RECORDS SHOWN below:

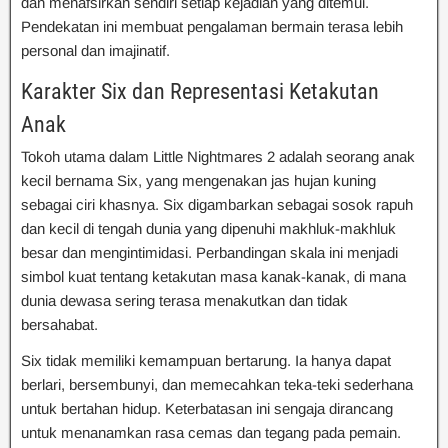
dan menafsirkan sendiri setiap kejadian yang ditemui.
Pendekatan ini membuat pengalaman bermain terasa lebih
personal dan imajinatif.
Karakter Six dan Representasi Ketakutan
Anak
Tokoh utama dalam Little Nightmares 2 adalah seorang anak
kecil bernama Six, yang mengenakan jas hujan kuning
sebagai ciri khasnya. Six digambarkan sebagai sosok rapuh
dan kecil di tengah dunia yang dipenuhi makhluk-makhluk
besar dan mengintimidasi. Perbandingan skala ini menjadi
simbol kuat tentang ketakutan masa kanak-kanak, di mana
dunia dewasa sering terasa menakutkan dan tidak
bersahabat.
Six tidak memiliki kemampuan bertarung. Ia hanya dapat
berlari, bersembunyi, dan memecahkan teka-teki sederhana
untuk bertahan hidup. Keterbatasan ini sengaja dirancang
untuk menanamkan rasa cemas dan tegang pada pemain.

End of RECORDS SHOWN.

Without the pictures, retype the whole of the material above exactly.

dan menafsirkan sendiri setiap kejadian yang ditemui.
Pendekatan ini membuat pengalaman bermain terasa lebih
personal dan imajinatif.
Karakter Six dan Representasi Ketakutan
Anak
Tokoh utama dalam Little Nightmares 2 adalah seorang anak
kecil bernama Six, yang mengenakan jas hujan kuning
sebagai ciri khasnya. Six digambarkan sebagai sosok rapuh
dan kecil di tengah dunia yang dipenuhi makhluk-makhluk
besar dan mengintimidasi. Perbandingan skala ini menjadi
simbol kuat tentang ketakutan masa kanak-kanak, di mana
dunia dewasa sering terasa menakutkan dan tidak
bersahabat.
Six tidak memiliki kemampuan bertarung. Ia hanya dapat
berlari, bersembunyi, dan memecahkan teka-teki sederhana
untuk bertahan hidup. Keterbatasan ini sengaja dirancang
untuk menanamkan rasa cemas dan tegang pada pemain.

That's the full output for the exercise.